This method begins by finding the one-variable model producing the highest \(R^2\). Next, the variable that yields the greatest increase in \(R^2\) is added.

Once the two-variable model is obtained, each of the variables in the model is compared to each variable not in the model. For each comparison, the MAXR method determines if removing one variable and replacing it with the other variable increases \(R^2\). After comparing all possible switches, the MAXR method makes the switch that produces the largest increase in \(R^2\).

Comparisons begin again, and the process continues until the MAXR method finds that no switch could increase \(R^2\). Therefor, the two-variable model that’s achieved is the “best” two-variable model the technique could find, the “best” three-variable model, and so forth.

H2O MaxRGLM

The H2O MaxRGLM algorithm is guaranteed to return the model with the best \(R^2\) value for each predictor subset size. To guarantee we find the model with the best \(R^2\) value for a particular number of predictors we will:

  • generate all possible combinations of x predictors out of the n predictors (if there are n predictors and we are looking at using x predictors),

  • generate the training frame for each element in the combination of x predictors,

  • build the model and look at the \(R^2\) value,

  • chose the combination with the best \(R^2\) value,

  • store the predictor names and \(R^2\) values in an array.

Examples

library(h2o)

# Import the prostate dataset:
prostate <- h2o.importFile("http://s3.amazonaws.com/h2o-public-test-data/smalldata/prostate/prostate.csv")

# Set the predictors and response:
response <- "GLEASON"
predictors <- c("AGE", "RACE", "CAPSULE", "DCAPS", "PSA", "VOL", "DPROS")

# Build and train the model:
maxrglm_model <- h2o.maxrglm(y = response, x = predictors,
                             seed = 12345, training_frame = prostate,
                             max_predictor_number = 2)

# Find the best R2 value:
h2o.get_best_r2_values(maxrglm_model)
import h2o
from estimators import H2OMaxRGLMEstimator
h2o.init()

# Import the prostate dataset:
prostate = h2o.import_file("http://s3.amazonaws.com/h2o-public-test-data/smalldata/prostate/prostate.csv")

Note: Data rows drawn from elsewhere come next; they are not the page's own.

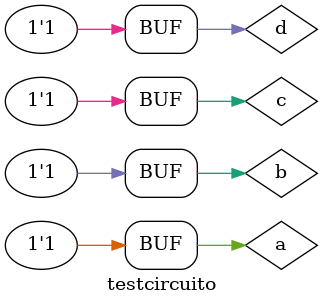
<source format=v>
module circuito (f, a, b, c, d);
 output f;
 input a, b, c, d;
 wire s0, s1, s2, s3, s4, s5, s6, s7, s8;
 
 not NOT1 (s0, a);
 not NOT2 (s1, b);
 not NOT3 (s2, c);
 not NOT4 (s3, d);
 and AND1 (s4, s0, s1, s3);
 and AND2 (s5, s0, s2, s3);
 and AND3 (s6, s1, s2, s3);
 and AND4 (s7, a, s1, d);
 and AND5 (s8, a, s2, d);
 or OR1 (f, s4, s5, s6, s7, s8);
 
endmodule

module testcircuito;
 reg a, b, c, d;
 wire f;
 
 circuito CIRC1 (f, a, b, c, d);
 
 initial begin
      $display("Exemplo 02 - Braulio Lima e Andrade - 380749");
      $display("Test Circuito Logico para Funcao com Quine-McCluskey");
      $display("\n a  b  c  d =  f");
		$monitor(" %b  %b  %b  %b =  %b", a, b, c, d, f);
	#1 a=0; b=0; c=0; d=0;
	#1 a=0; b=0; c=0; d=1;
	#1 a=0; b=0; c=1; d=0;
	#1 a=0; b=0; c=1; d=1;
	#1 a=0; b=1; c=0; d=0;
	#1 a=0; b=1; c=0; d=1;
	#1 a=0; b=1; c=1; d=0;
	#1 a=0; b=1; c=1; d=1;
	#1 a=1; b=0; c=0; d=0;
	#1 a=1; b=0; c=0; d=1;
	#1 a=1; b=0; c=1; d=0;
	#1 a=1; b=0; c=1; d=1;
	#1 a=1; b=1; c=0; d=0;
	#1 a=1; b=1; c=0; d=1;
	#1 a=1; b=1; c=1; d=0;
	#1 a=1; b=1; c=1; d=1;
	
 end
 
endmodule
</source>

# Set the predictors and response:
predictors = ["AGE","RACE","CAPSULE","DCAPS","PSA","VOL","DPROS"]
response = "GLEASON"

# Build and train the model:
maxrglm_model = H2OMaxRGLMEstimator(max_predictor_number=2, seed=12345)
maxrglm_model.train(x=predictors, y=response, training_frame=prostate)

# Find the best R2 value:
maxrglm_model.get_best_r2_values()